Although the U.K. faces a gloomy economic picture, UBS believes the country’s assets are “heavily undervalued” and best placed to capitalize on the Covid-19 recovery.
U.K. GDP saw its sharpest contraction since 1979 in the first quarter, and the balance-of-trade deficit widened to £21.1 billion ($26.4 billion). However, strategists at the Swiss bank suggested that a promised £5 billion of government infrastructure spending and several key market dynamics place the U.K. in “pole position” to outperform.
“We see the UK as benefiting in an upside scenario for the global economic recovery, among other markets, including U.S. mid-caps, German industrials, and consumer brands,” said Mark Haefele, the chief investment officer of UBS Global Wealth Management.
“In particular, we see sterling as the most notable beneficiary of the vulnerability of the U.S. dollar, which we expect to fall as safe-haven flows reverse and as political uncertainty mounts ahead of the November U.S. presidential election.”
U.K. stocks currently trade at a 19% discount to the MSCI World index, versus an average of 7% since 2002, UBS strategists pointed out in a research note Wednesday, suggesting that this implies considerable upside potential over the next 12 months.
Net earnings-per-share (EPS) revisions, the balance of upward and downward revisions to analyst forecasts, have been improving on the back of rising oil prices, but stock performance has remained sluggish. EPS refers to a company’s net profit divided by the number of common shares it has outstanding.
UBS believes that sterling is second only to the Japanese yen among G-10 currencies in terms of undervaluation relative to the dollar, with strategists estimating its purchasing power parity (PPP) with the greenback is 1.54, against a current exchange rate of 1.25. PPP uses the prices of particular goods to compare the absolute purchasing power of currencies in various countries.
The note also highlighted that some value stocks (those which trade at a low price relative to their fundamentals) and cyclical sectors (those which generally track economic performance) which have upside potential in the Covid-19 economic recovery align well with the U.K. equity market. In particular, the FTSE 100 has a 40% cumulative exposure to value sectors such as banks, basic materials and energy.
“Notably, the U.K. would benefit from a recovery in the Brent crude oil price, which we expect to rise to USD 55 a barrel by the end of the second quarter of next year,” UBS strategists said. Energy stocks account for 12% of the FTSE 100 index, compared to just 4% for the MSCI World index.
S&P Global on Wednesday cut its forecast for U.K. GDP in 2020 to an 8.1% contraction, warning of a “perfect storm” if Britain experiences a second wave of coronavirus infections and fails to negotiate a post-Brexit free trade agreement with the European Union.
The U.K. has passed the June 30 deadline to request an extension to the current transition period beyond the end of 2020, meaning its future trading relationship with the bloc will have to be determined over the next six months.

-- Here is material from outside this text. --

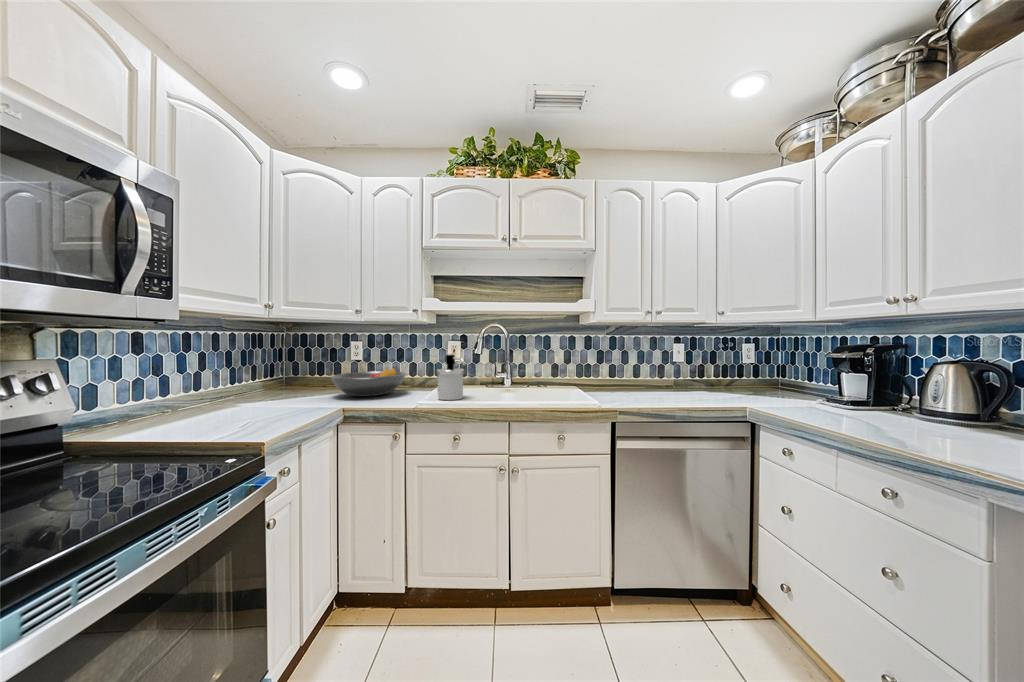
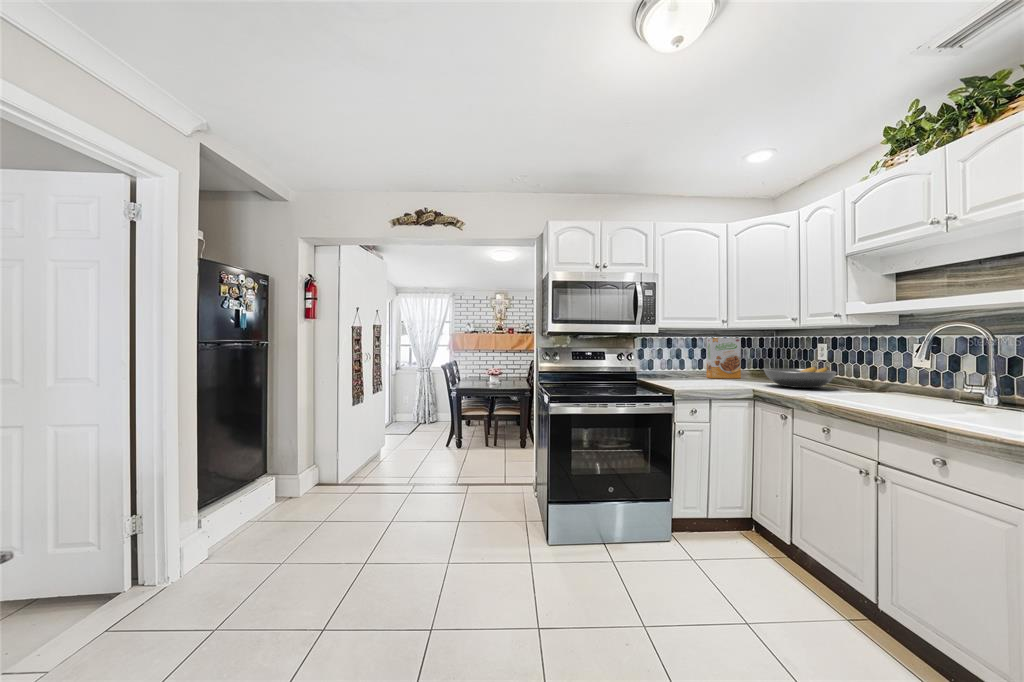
cereal box: none [211,335,263,402] -> present [707,338,741,378]
soap dispenser: present [437,354,465,400] -> none [832,356,866,399]

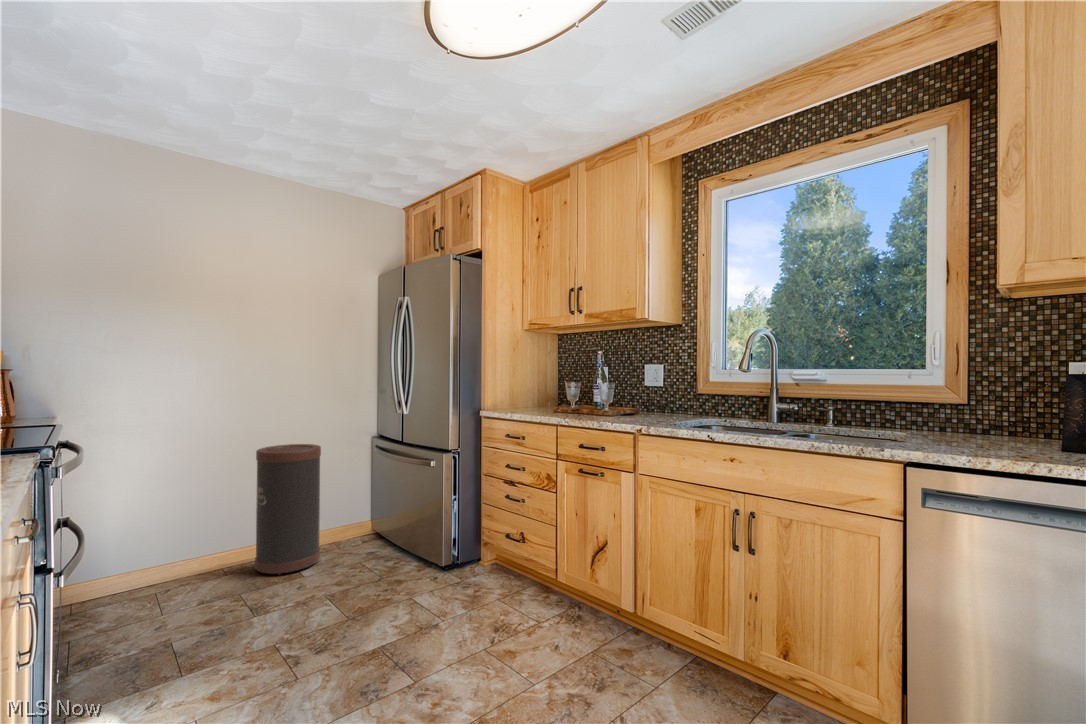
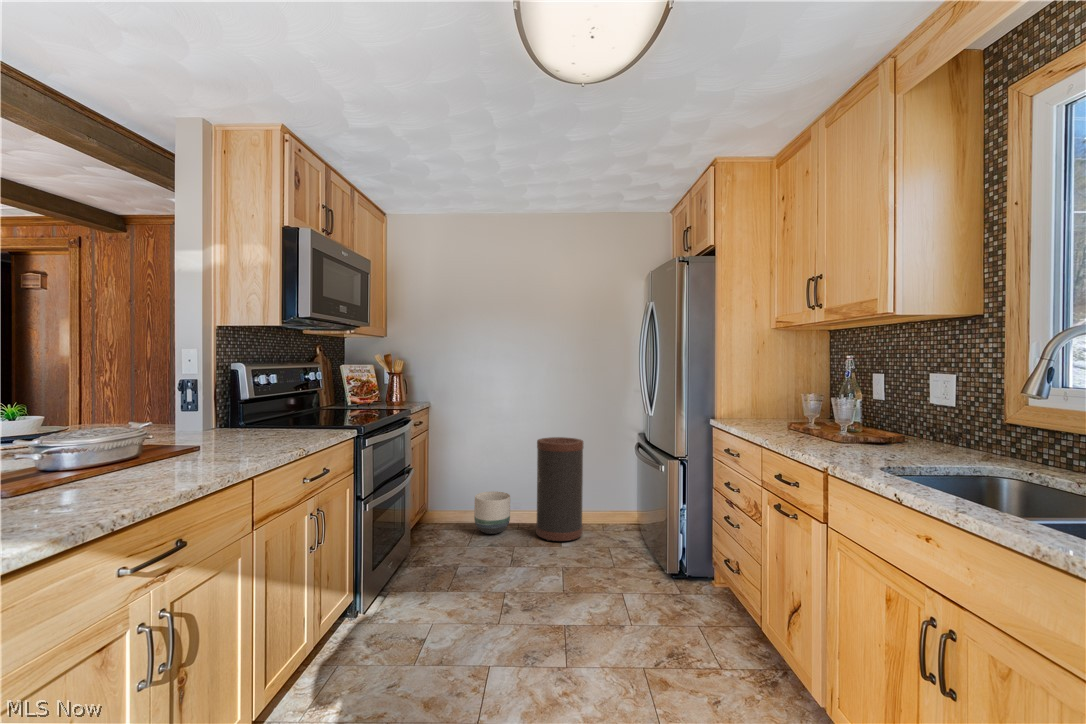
planter: none [153,530,215,592] -> present [474,491,510,534]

Berenberg Chief Economist Holger Schmeiding noted Thursday that despite an extension being off the table, the tone from British and European leaders has softened, with both sides floating possible compromises over governance, level playing field provisions and politically sensitive fisheries. But despite signs of progress, Berenberg does not expect a deal before year-end.
“Instead, we expect the two sides to agree on some modest stopgap measures in order to prevent a disorderly hard exit,” Schmeiding said.
“Instead of one big cliff edge, where the U.K.-EU economic relationship suddenly shifts from open single market rules to the much more restrictive World Trade Organisation rules for trade, we expect the two sides to see to it that the switch occurs in a series of smaller steps.”
S&P Global now assumes that a “core” trade agreement will be reached, rather than the comprehensive accord once hoped for by the markets, and suggested that the switch to this regime will dampen the 2021 rebound and drag on growth in the coming years. The ratings agency now expects that the U.K. economy will be around 3% smaller in 2022 than initially projected before the pandemic.
Despite the potential headwinds, however, Haefele’s UBS team believes the monetary and political risks are “overdone” and overstating the concerns that no agreement is reached, owing to a clear incentive for both sides to avoid such an outcome.
“We also believe markets have been exaggerating the risk of the Bank of England reducing rates into negative territory, a potential drag on the pound,” the UBS note added.
The Bank of England revealed last month that it had been assessing the impact of negative rates, but Governor Andrew Bailey confirmed that this was not an immediate consideration, and the Bank’s Monetary Policy Committee (MPC) did not discuss it at June’s policy meeting.
“As these risks subside, we expect the pound to regain ground and investment into the U.K. to pick up,” Haefele concluded.